**EXERCISE**
Everything from the line containing "I candidati ammessi ai concorsi dovr" through the end of the entries below must be set down exactly, and nothing else.
***
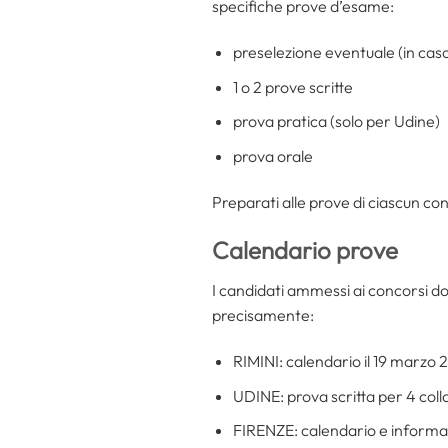
specifiche prove d’esame:
preselezione eventuale (in ca
1 o 2 prove scritte
prova pratica (solo per Udine)
prova orale
Preparati alle prove di ciascun con
Calendario prove
I candidati ammessi ai concorsi dovr
precisamente:
RIMINI: calendario il 19 marzo 
UDINE: prova scritta per 4 col
FIRENZE: calendario e informaz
***
**EXPECTED ANSWER**
I candidati ammessi ai concorsi dovr
precisamente:
RIMINI: calendario il 19 marzo 
UDINE: prova scritta per 4 col
FIRENZE: calendario e informaz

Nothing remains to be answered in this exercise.